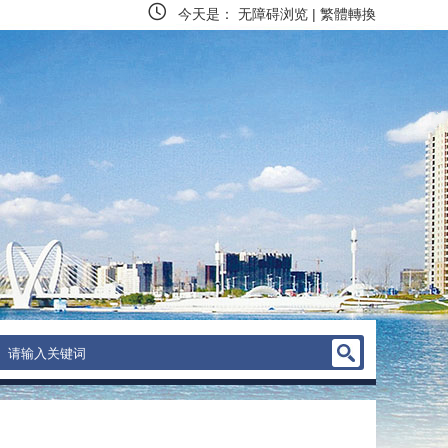
今天是：
无障碍浏览
|
繁體轉換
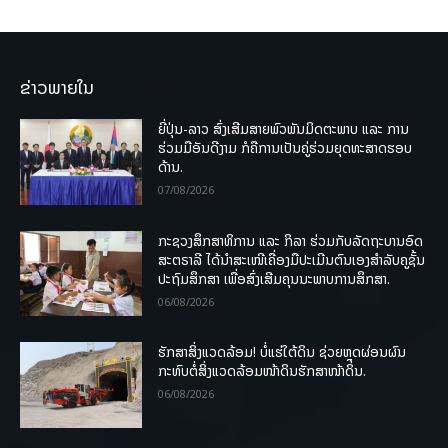
ຂ່າວພາຍໃນ
ຍີ່ປຸ່ນ-ລາວ ສົ່ງເສີມສາຍພົວພັນມິດຕະພາບ ແລະ ການ
ຮ່ວມມືອັນດີງາມ ກໍຄືການເປັນຄູ່ຮ່ວມຍຸດທະສາດຮອບ
ດ້ານ.
07/08/2026
ກະຊວງສຶກສາທິການ ແລະ ກິລາ ຮ່ວມກັບລັດຖະບານອົດ
ສະຕຣາລີ ໄດ້ນຳສະເໜີເຄື່ອງມືປະເມີນຕົນເອງສຳລັບຄູຊັ້ນ
ປະຖົມສຶກສາ ເພື່ອສົ່ງເສີມຄຸນນະພາບການສຶກສາ.
06/08/2026
ຮັກສາສິ່ງແວດລ້ອມ! ບໍ່ແຮ່ໃຕ້ດິນ ຊ່ວຍຫຼຸດຜ່ອນຜົນ
ກະທົບຕໍ່ສິ່ງແວດລ້ອມໜ້າດິນຮັກສາໜ້າດິນ.
06/08/2026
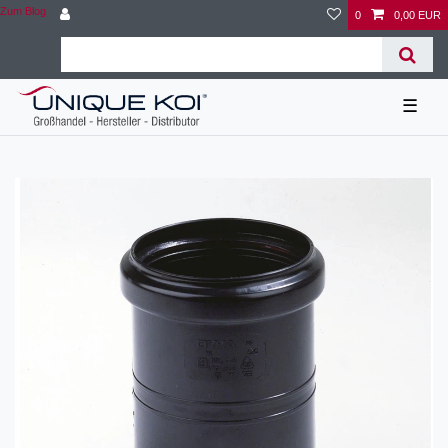
Zum Blog
0
0,00 EUR
☰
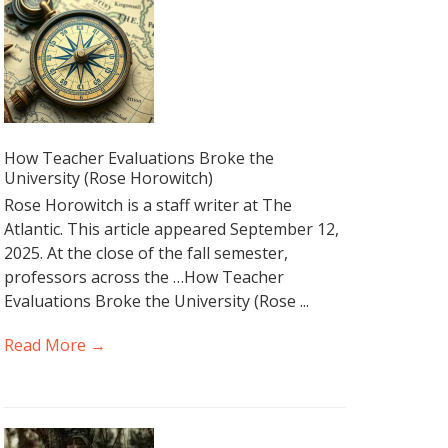
How Teacher Evaluations Broke the
University (Rose Horowitch)
Rose Horowitch is a staff writer at The
Atlantic. This article appeared September 12,
2025. At the close of the fall semester,
professors across the …How Teacher
Evaluations Broke the University (Rose ...
Read More →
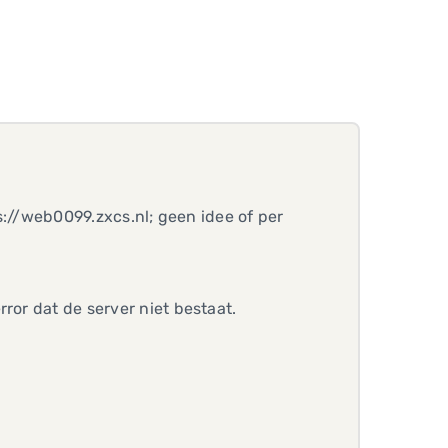
ps://web0099.zxcs.nl; geen idee of per
rror dat de server niet bestaat.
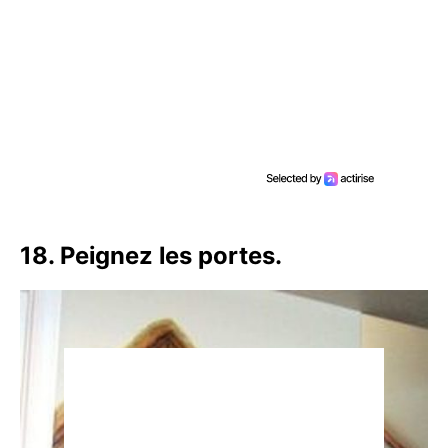
18. Peignez les portes.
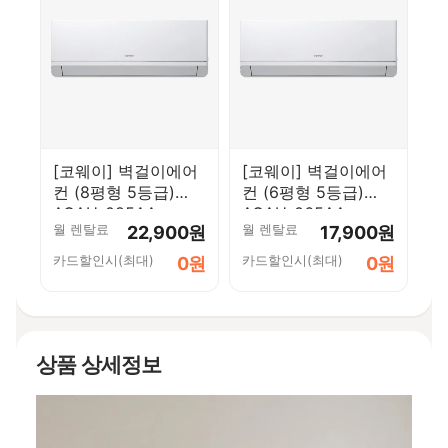
[코웨이] 벽걸이에어
[코웨이] 벽걸이에어
컨 (8평형 5등급)
컨 (6평형 5등급)
ACAH-085AA
ACAH-065AA
월 렌탈료
월 렌탈료
22,900원
17,900원
카드할인시(최대)
카드할인시(최대)
0원
0원
상품 상세정보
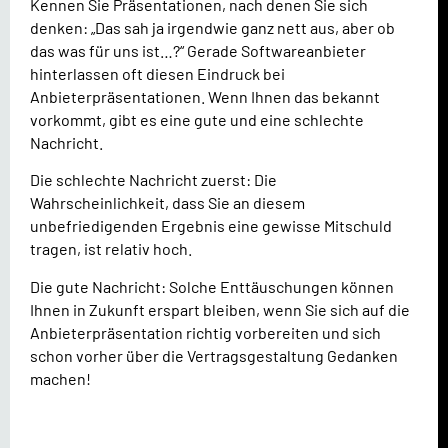
Kennen Sie Präsentationen, nach denen Sie sich
denken: „Das sah ja irgendwie ganz nett aus, aber ob
das was für uns ist…?“ Gerade Softwareanbieter
hinterlassen oft diesen Eindruck bei
Anbieterpräsentationen. Wenn Ihnen das bekannt
vorkommt, gibt es eine gute und eine schlechte
Nachricht.
Die schlechte Nachricht zuerst: Die
Wahrscheinlichkeit, dass Sie an diesem
unbefriedigenden Ergebnis eine gewisse Mitschuld
tragen, ist relativ hoch.
Die gute Nachricht: Solche Enttäuschungen können
Ihnen in Zukunft erspart bleiben, wenn Sie sich auf die
Anbieterpräsentation richtig vorbereiten und sich
schon vorher über die Vertragsgestaltung Gedanken
machen!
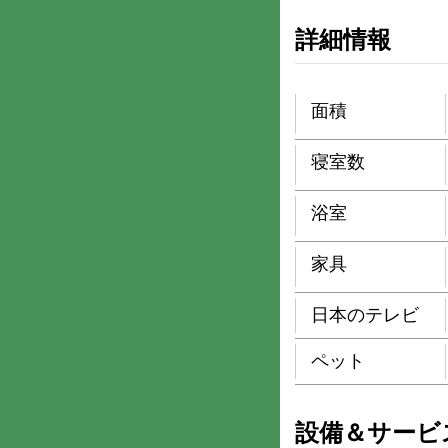
詳細情報
面積
寝室数
浴室
家具
日本のテレビ
ペット
設備＆サービ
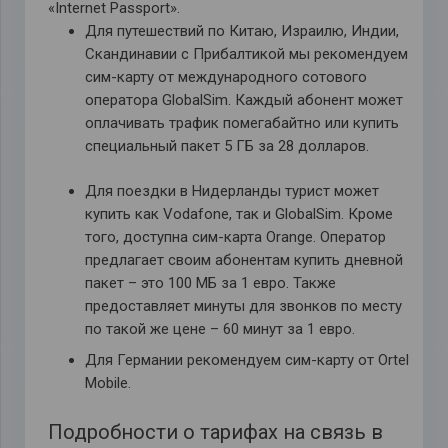
«Internet Passport».
Для путешествий по Китаю, Израилю, Индии,
Скандинавии с Прибалтикой мы рекомендуем
сим-карту от международного сотового
оператора GlobalSim. Каждый абонент может
оплачивать трафик помегабайтно или купить
специальный пакет 5 ГБ за 28 долларов.
Для поездки в Нидерланды турист может
купить как Vodafone, так и GlobalSim. Кроме
того, доступна сим-карта Orange. Оператор
предлагает своим абонентам купить дневной
пакет – это 100 МБ за 1 евро. Также
предоставляет минуты для звонков по месту
по такой же цене – 60 минут за 1 евро.
Для Германии рекомендуем сим-карту от Ortel
Mobile.
Подробности о тарифах на связь в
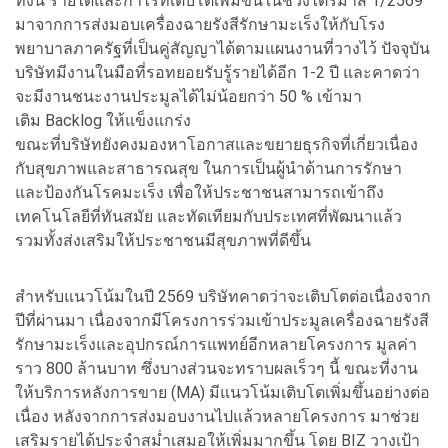
ทั้งนี้ รายได้และกำไรที่เติบโตเพิ่มขึ้นในช่วงไตรมาส 1/2569
มาจากการส่งมอบเครื่องฉายรังสีรักษามะเร็งให้กับโรง
พยาบาลภาครัฐที่เป็นคู่สัญญาได้ตามแผนงานที่วางไว้ ปัจจุบัน
บริษัทมีงานในมือที่รอทยอยรับรู้รายได้อีก 1-2 ปี และคาดว่า
จะมีงานชนะงานประมูลได้ไม่น้อยกว่า 50 % เข้ามา
เติม Backlog ให้แข็งแกร่ง
ขณะที่บริษัทยังคงมองหาโอกาสและขยายธุรกิจที่เกี่ยวเนื่อง
กับสุขภาพและสาธารณสุข ในการเป็นผู้นำด้านการรักษา
และป้องกันโรคมะเร็ง เพื่อให้ประชาชนสามารถเข้าถึง
เทคโนโลยีที่ทันสมัย และทัดเทียมกับประเทศที่พัฒนาแล้ว
รวมทั้งส่งเสริมให้ประชาชนมีสุขภาพที่ดีขึ้น
สำหรับแนวโน้มในปี 2569 บริษัทคาดว่าจะเติบโตต่อเนื่องจาก
ปีที่ผ่านมา เนื่องจากมีโครงการร่วมเข้าประมูลเครื่องฉายรังสี
รักษามะเร็งและอุปกรณ์การแพทย์อีกหลายโครงการ มูลค่า
ราว 800 ล้านบาท ซึ่งบางส่วนจะทราบผลเร็วๆ นี้ ขณะที่งาน
ให้บริการหลังการขาย (MA) มีแนวโน้มเติบโตเพิ่มขึ้นอย่างต่อ
เนื่อง หลังจากการส่งมอบงานไปแล้วหลายโครงการ มาช่วย
เสริมรายได้ประจำสม่ำเสมอให้เพิ่มมากขึ้น โดย BIZ วางเป้า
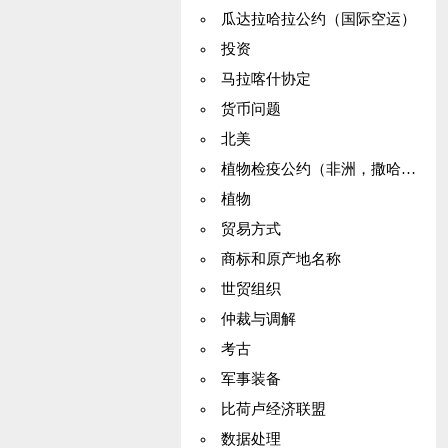
瓜达拉哈拉公约（国际空运）
投资
马拉喀什协定
货币问题
北美
植物检疫公约（非洲，撒哈拉）
植物
贸易方式
商标和原产地名称
世贸组织
仲裁与调解
考古
军事装备
比荷卢经济联盟
数据处理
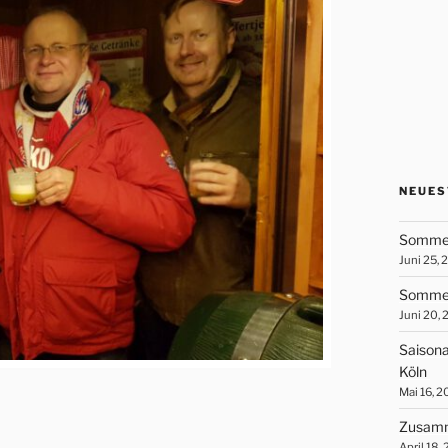
NEUES
Sommer
Juni 25, 
Sommer
Juni 20,
Saisona
Köln
Mai 16, 
Zusamm
April 18,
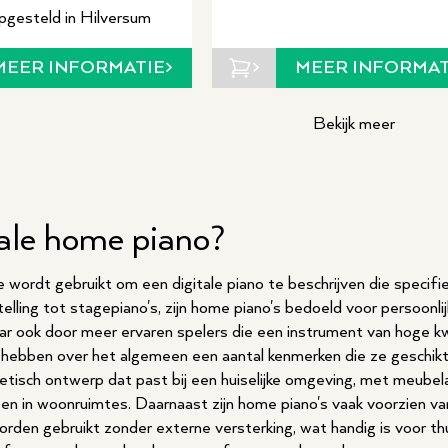
pgesteld in Hilversum
MEER INFORMATIE
MEER INFORMAT
Bekijk meer
tale home piano?
 wordt gebruikt om een digitale piano te beschrijven die specifie
elling tot stagepiano's, zijn home piano's bedoeld voor persoonlij
 ook door meer ervaren spelers die een instrument van hoge kwal
's hebben over het algemeen een aantal kenmerken die ze geschikt
tisch ontwerp dat past bij een huiselijke omgeving, met meubel
 in woonruimtes. Daarnaast zijn home piano's vaak voorzien va
rden gebruikt zonder externe versterking, wat handig is voor th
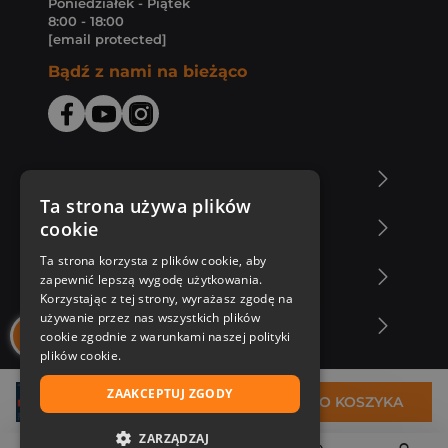
Poniedziałek - Piątek
8:00 - 18:00
[email protected]
Bądź z nami na bieżąco
O Księgarni Znak
Ta strona używa plików
cookie
Zakupy u nas
Ta strona korzysta z plików cookie, aby
Nasza oferta
zapewnić lepszą wygodę użytkowania.
Korzystając z tej strony, wyrażasz zgodę na
używanie przez nas wszystkich plików
Nasi autorzy
cookie zgodnie z warunkami naszej polityki
plików cookie.
ZAAKCEPTUJ ZGODY
30,99 zł
DO KOSZYKA
ZARZĄDZAJ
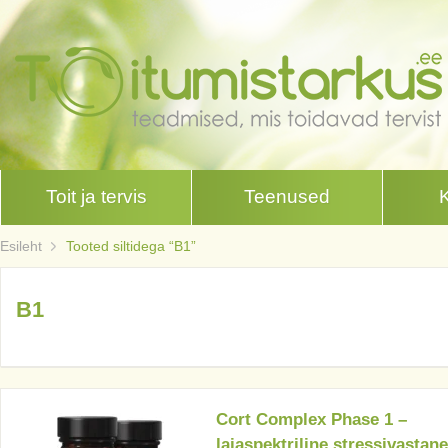
Toit ja tervis
Teenused
Esileht
Tooted siltidega “B1”
B1
Cort Complex Phase 1 –
laiaspektriline stressivastane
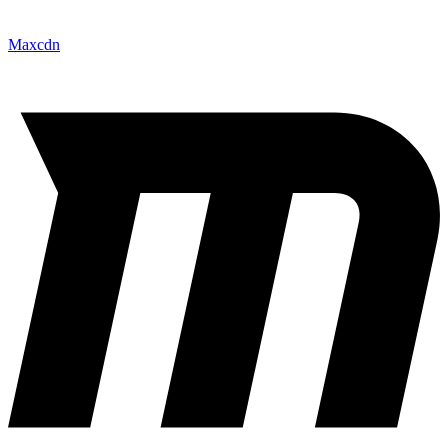
Maxcdn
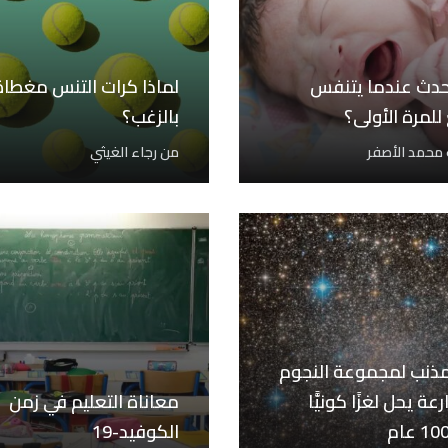
حدث عندما يتنفس
لماذا كرات التنس مغطاة
للمرة الأولى؟
بالزغب؟
 محمد الأصفر
من
رجاء الغيثي
مذنب لمجموعة النجوم
عة يحل لغزًا كونيًّا
معاناة التعليم في زمن
الكوفيد-19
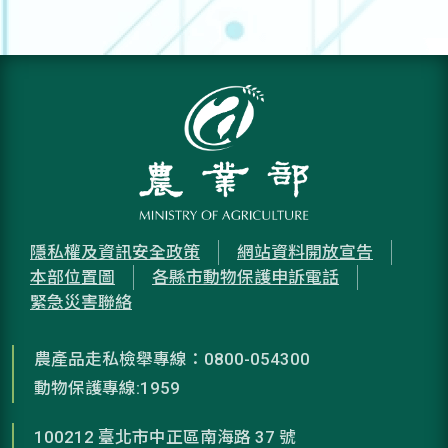
隱私權及資訊安全政策
網站資料開放宣告
本部位置圖
各縣市動物保護申訴電話
緊急災害聯絡
農產品走私檢舉專線：0800-054300
動物保護專線:1959
100212 臺北市中正區南海路 37 號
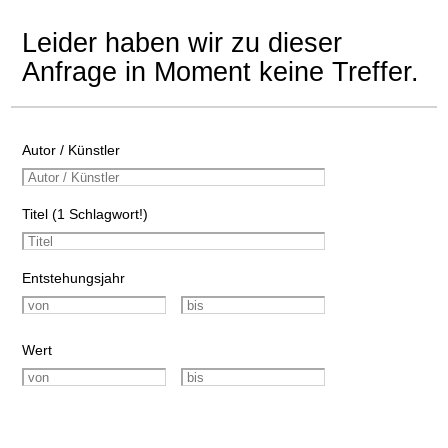
Leider haben wir zu dieser
Anfrage in Moment keine Treffer.
Autor / Künstler
Titel (1 Schlagwort!)
Entstehungsjahr
Wert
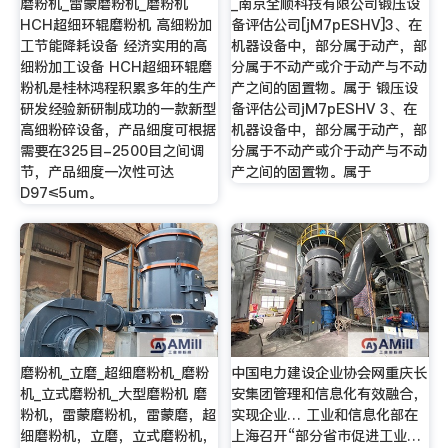
磨粉机_雷蒙磨粉机_磨粉机
_南京全顺科技有限公司锻压设
HCH超细环辊磨粉机 高细粉加
备评估公司[jM7pESHV]3、在
工节能降耗设备 经济实用的高
机器设备中，部分属于动产，部
细粉加工设备 HCH超细环辊磨
分属于不动产或介于动产与不动
粉机是桂林鸿程积累多年的生产
产之间的固置物。属于 锻压设
研发经验新研制成功的一款新型
备评估公司jM7pESHV 3、在
高细粉碎设备，产品细度可根据
机器设备中，部分属于动产，部
需要在325目-2500目之间调
分属于不动产或介于动产与不动
节，产品细度一次性可达
产之间的固置物。属于
D97≤5um。
磨粉机_立磨_超细磨粉机_磨粉
中国电力建设企业协会网重庆长
机_立式磨粉机_大型磨粉机 磨
安集团管理和信息化有效融合，
粉机，雷蒙磨粉机，雷蒙磨，超
实现企业… 工业和信息化部在
细磨粉机，立磨，立式磨粉机，
上海召开“部分省市促进工业…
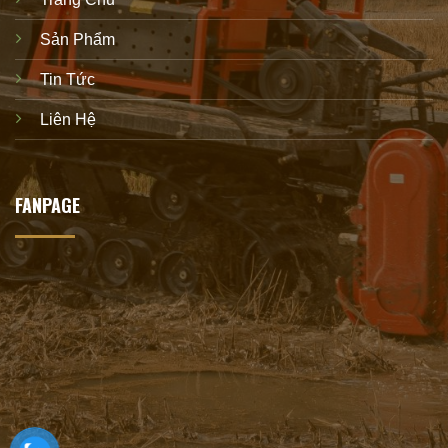
Sản Phẩm
Tin Tức
Liên Hệ
FANPAGE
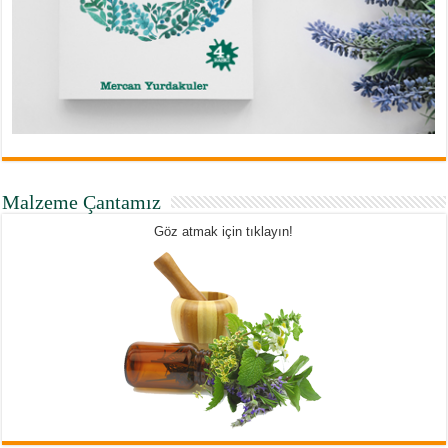
Malzeme Çantamız
Göz atmak için tıklayın!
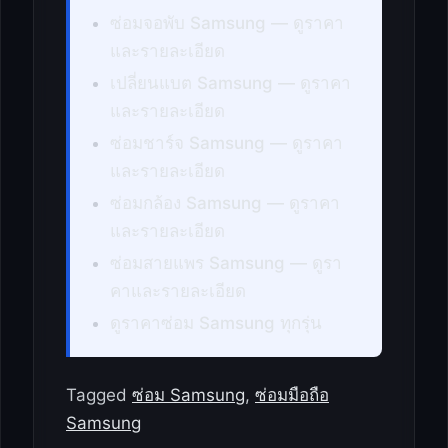
ซ่อมจอพับ Samsung — ดูราคา
และรายละเอียด
เปลี่ยนแบต Samsung — ดูราคา
และรายละเอียด
ซ่อมชาร์จ Samsung — ดูราคา
และรายละเอียด
ซ่อมกล้อง Samsung — ดูราคา
และรายละเอียด
ซ่อมสายแพร Samsung — ดูรา
คาและรายละเอียด
ดูราคาซ่อม Samsung ทุกรุ่น
Tagged
ซ่อม Samsung
,
ซ่อมมือถือ
Samsung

________________

* EXERCISE AIM *
Read through the data and copy every line where "องฉายร" shows up.

* ANSWER SPACE *
มาจากการส่งมอบเครื่องฉายรังสีรักษามะเร็งให้กับโรง
ปีที่ผ่านมา เนื่องจากมีโครงการร่วมเข้าประมูลเครื่องฉายรังสี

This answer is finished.